I thought this was going to be another election post, but it didn’t turn out that way.
My plan was to do another annual portfolio review, with a focus on changes I’ll make to my portfolio as a result of how the election impacts various market themes, and how my take on the election differs from the market’s take. But as I looked at my portfolio, what struck me wasn’t how the election changes things, but instead how severely my stock picks underperformed the incredible 26% return the S&P has posted so far this year.
My first couple years of stock picking tended to match the S&P, roughly what you’d expect if markets are efficient and I’m just throwing darts. But more recently so much of the overall return of the market has been driven by just 7 mega-cap stocks, the “Magnificent 7”, that if you don’t own them you are probably underperforming big time.

Of course buying a broad index, especially a market-cap-weighted one like the S&P, is a way to ensure you own at least a piece of the big winners, which is one reason economists usually recommend buying the broad index. And I did this with 80% of my portfolio, to match my 80% belief in the efficient markets hypothesis. But I’m now back up to 90% belief in efficient markets, at least for stocks.
This efficiency seems to change a lot over time.
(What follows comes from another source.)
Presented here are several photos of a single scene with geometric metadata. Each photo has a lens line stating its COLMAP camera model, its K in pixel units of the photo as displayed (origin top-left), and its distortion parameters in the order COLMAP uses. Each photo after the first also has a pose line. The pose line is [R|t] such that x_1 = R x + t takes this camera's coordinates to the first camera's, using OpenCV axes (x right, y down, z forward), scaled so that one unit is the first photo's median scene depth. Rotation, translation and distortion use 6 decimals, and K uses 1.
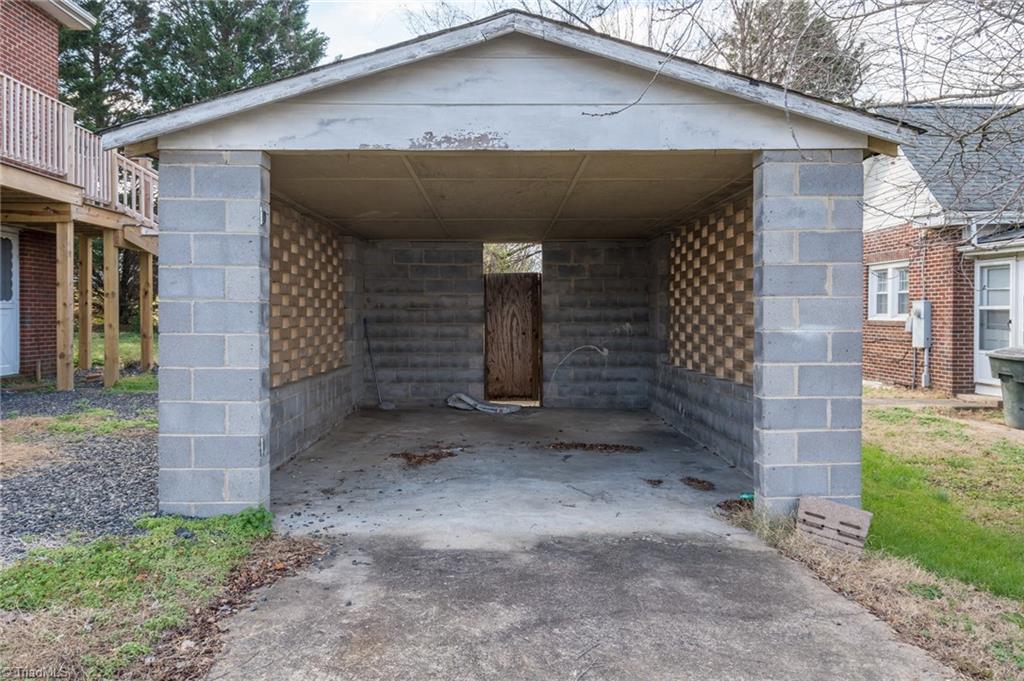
lens RADIAL K [[795.4, 0, 512.0], [0, 795.4, 335.4], [0, 0, 1]] dist [0.002921, 0.003456]
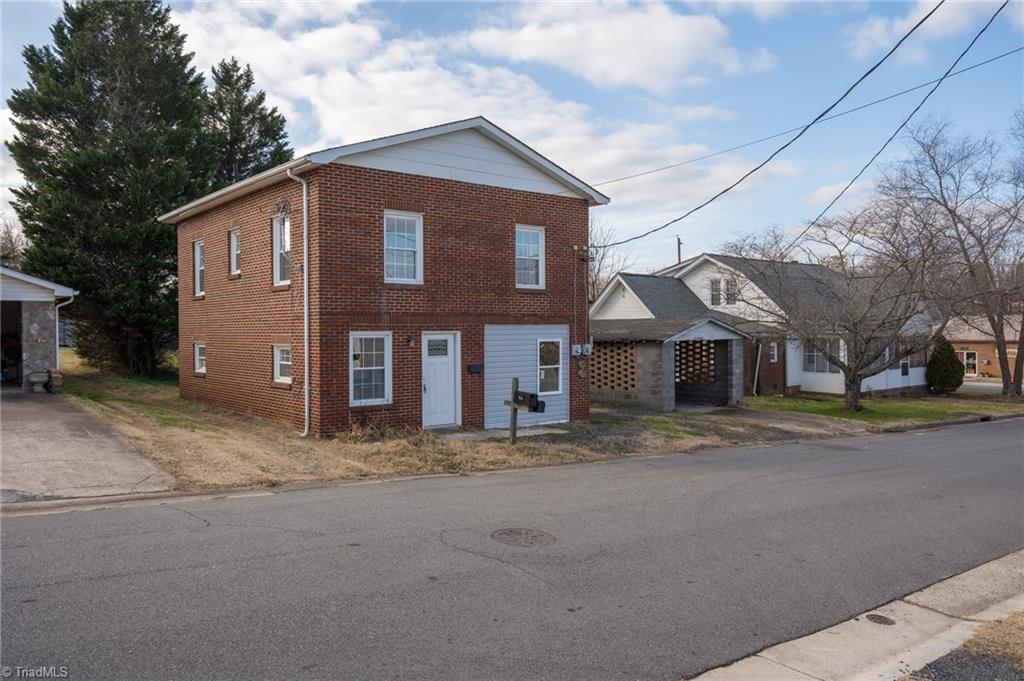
lens RADIAL K [[763.2, 0, 514.1], [0, 763.2, 339.9], [0, 0, 1]] dist [-0.002586, -0.002494]
pose [[0.790961, -0.015398, 0.611673, -1.780080], [0.024437, 0.999681, -0.006435, -0.097668], [-0.611379, 0.020037, 0.791084, -0.980853]]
Probably fewer than 10% of US stocks have obvious mis-pricings right now; really none stand out as super mispriced to a casual observer like me. Instead, it seems like every 10 years or so a broad swathe of the market is driven crazy by a bubble or a crash, and you get lots of mispricing- like tech in 2000, forced/panic selling at the bottom in 2009, or meme stocks in 2021. The rest of the time, the stock market is quite efficient. So, in typical times, just be boring and buy and hold a broad index fund.
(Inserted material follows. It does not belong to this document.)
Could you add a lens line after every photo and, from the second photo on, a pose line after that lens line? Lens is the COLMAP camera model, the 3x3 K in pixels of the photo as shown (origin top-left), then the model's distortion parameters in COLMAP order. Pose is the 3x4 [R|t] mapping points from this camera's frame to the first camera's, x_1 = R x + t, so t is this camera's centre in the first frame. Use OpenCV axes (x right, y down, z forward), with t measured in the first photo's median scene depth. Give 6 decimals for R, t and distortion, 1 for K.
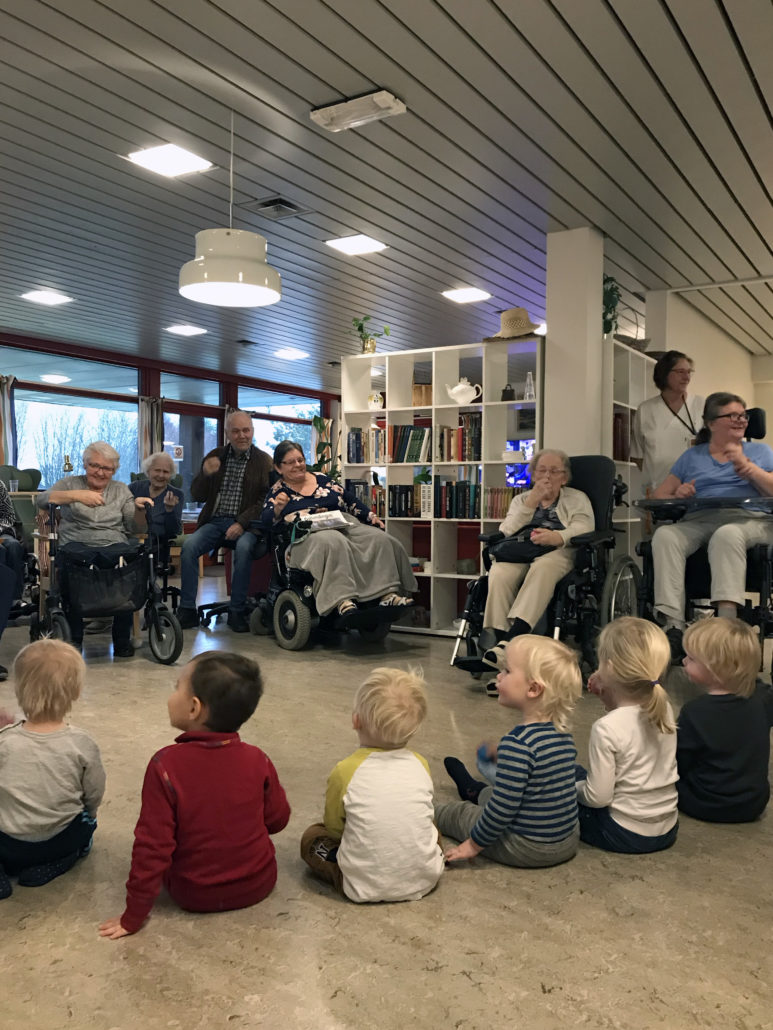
lens RADIAL K [[858.0, 0, 386.5], [0, 858.0, 515.0], [0, 0, 1]] dist [0.047730, -0.002713]
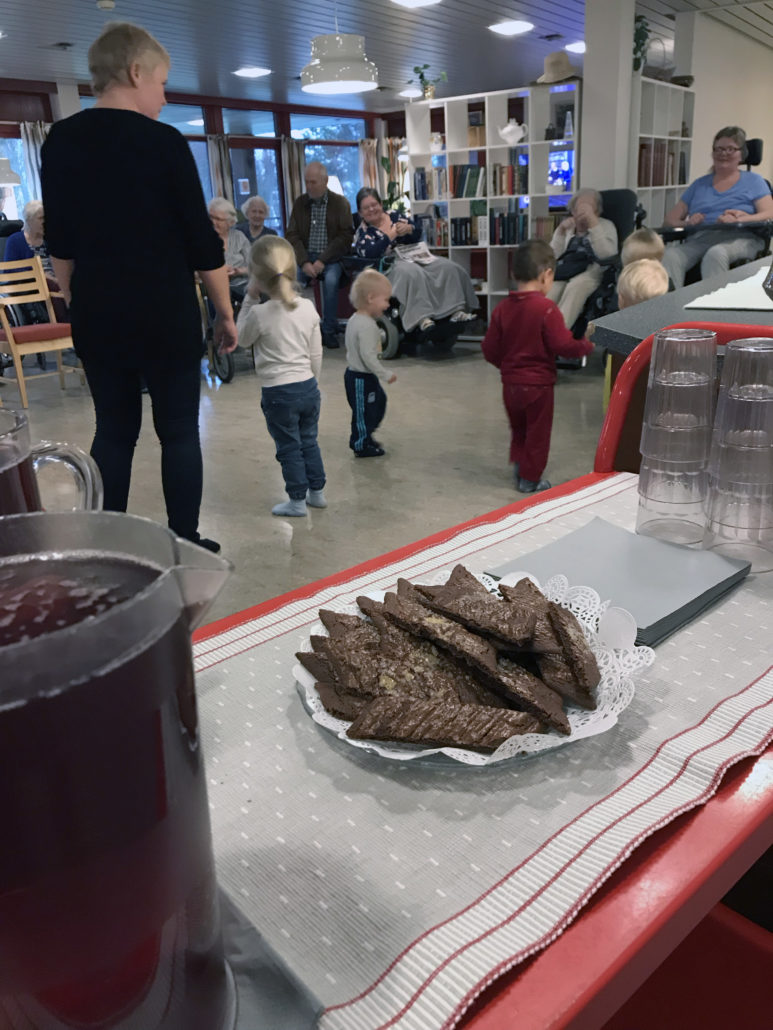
lens RADIAL K [[843.0, 0, 386.5], [0, 843.0, 515.0], [0, 0, 1]] dist [-0.001550, -0.004519]
pose [[0.997407, -0.047426, -0.054129, -0.044861], [0.062698, 0.941876, 0.330058, -0.040490], [0.035329, -0.332596, 0.942407, -0.269357]]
Of course, you might think that AI is a bubble now. I certainly don’t love the 68 P/E on NVIDIA, but this doesn’t strike me as a true bubble driven by irrational hope- peoples’ hopes have proven well justified so far, with AI performing miracles and the Mag 7 delivering huge profits. So like Scott, I’m finally giving up on being overweight value stocks. Perhaps our capitulation is the sign that growth’s decade-plus run is finally about to reverse; but if so, I’ll try not to regret it. After all, the S&P has plenty of value stocks too.